During the 2006-2007 season, Yunus returned to the Metropolitan Opera in the role of Papagena in Mozart's Die Zauberflöte. She also performed the title role in Zemire et Amore with Arizona Opera and Lucia in the North American premiere of Riccardo Zandonai's La farsa amorosa with Teatro Grattacielo at Alice Tully Hall in New York City. She also performed at the Spoleto Festival (USA) as Argentine in the American Premiere of Gluck's L'ile de Merlin and for a concert performance of Mahler's Symphony No. 4 with New York City's MetroChamber Orchestra. Yunus also appeared in a recital with the Los Angeles Da Camera at Carnegie Hall that was hosted by the Marilyn Horne Foundation. Other recitals that season included performances in the Berkshires, Little Rock, and at the Russian Consulate Gala concert.

In December 2006, Yunus performed at the annual Nobel Peace Prize Concert honoring her father. The event was hosted by Sharon Stone and Anjelica Huston and featured performances by Yusuf Islam (formerly Cat Stevens), Lionel Richie, John Legend, Rihanna, Paulina Rubio, Wynonna, Simply Red, Hakim, Renée Fleming, and Morten Abel as well as Yunus.

In the 2007–2008 season, Yunus appeared as Norina in Donizetti's Don Pasquale with Syracuse Opera, reprised the role of Papagena at the Metropolitan Opera, sang at the Al Bustan International Festival of Music and Arts in Beirut, Lebanon, and gave a recital in Sarasota, Florida. Yunus also performed in concert with Plácido Domingo and Julia Migenes at the Cairo Opera House.

In the 2008–2009 season, Yunus returned to the Metropolitan Opera for several performances including singing at the company's 125th Anniversary Gala and appearing as Poussette in Manon, Zerlina in Don Giovanni, and Yvette in La Rondine.
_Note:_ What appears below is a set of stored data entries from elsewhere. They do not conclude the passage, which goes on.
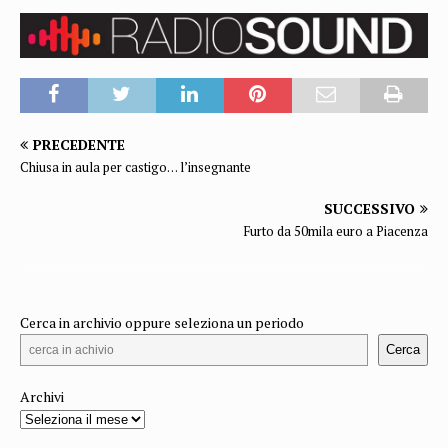
PRECEDENTE
Chiusa in aula per castigo… l’insegnante
SUCCESSIVO
Furto da 50mila euro a Piacenza
Cerca in archivio oppure seleziona un periodo
Cerca
Archivi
In addition, she appeared in concert at the Tilles Center in New York and at the Francisco Marroquín University in Guatemala City. She has since returned to the Met as the Novice in Suor Angelica (2009), Papagena in The Magic Flute (2010), Alice in Le comte Ory (2011), Yvette in La rondine (2013), the unborn in Die Frau ohne Schatten, and a member of the Quartet in the world premiere of The Enchanted Island (2011-2014).

Other recent appearances by Yunus include the roles of Countess Almaviva in The Marriage of Figaro with Omaha Opera (2010), Gilda in Rigoletto with Montana Lyric Opera (2010), Lauretta in Gianni Schicchi with Opera Santa Barbara (2016), Pamina in The Magic Flute with Omaha Opera (2013), Susanna in The Marriage of Figaro with Opera Memphis (2016), and Yum-Yum in The Mikado with Opera Memphis. In 2017, she was scheduled to appear as Musetta in La bohème with Opera Colorado.
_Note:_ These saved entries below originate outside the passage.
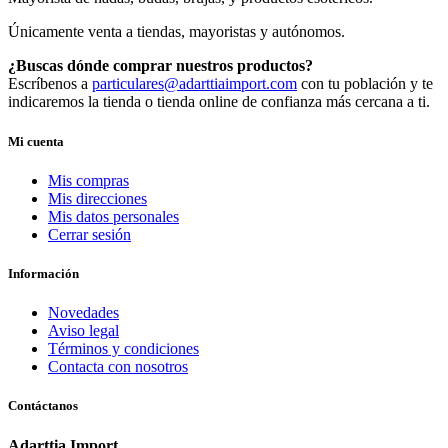
Únicamente venta a tiendas, mayoristas y autónomos.
¿Buscas dónde comprar nuestros productos?
Escríbenos a
particulares@adarttiaimport.com
con tu población y te
indicaremos la tienda o tienda online de confianza más cercana a ti.
Mi cuenta
Mis compras
Mis direcciones
Mis datos personales
Cerrar sesión
Información
Novedades
Aviso legal
Términos y condiciones
Contacta con nosotros
Contáctanos
Adarttia Import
Yunus' other concert and recital appearances include solo recitals at Carnegie Hall's Weill Recital Hall, Alice Tully Hall, the Cooper-Hewitt Museum, and Steinway Hall, in New York, at the Manuel de Falla Hall in Granada, Spain, and at Madrid's Auditorio Nacional with Her Majesty Queen Sofia in attendance. She has also performed in recital at Steinway Hall. Chamber works performed include Delage's Four Hindu Poems in concert in Alice Tully Hall, and Mozart's Exsultate Jubilate at St. Anselm's Church in New York.

== Personal life ==
In 2004, Yunus reconnected with her father Muhammad Yunus, a Nobel Peace Prize recipient, whom she had not seen since her early childhood. Yunus and her father took a trip together to Bangladesh in 2005, the first time Yunus had been in the country since she was four months old. She is married to another opera singer, tenor Brandon McReynolds, whom she met at Juilliard.

Yunus was inspired by the events of 9/11 to co-found Sing For Hope, an organization that harnesses the power of the arts to create a better world.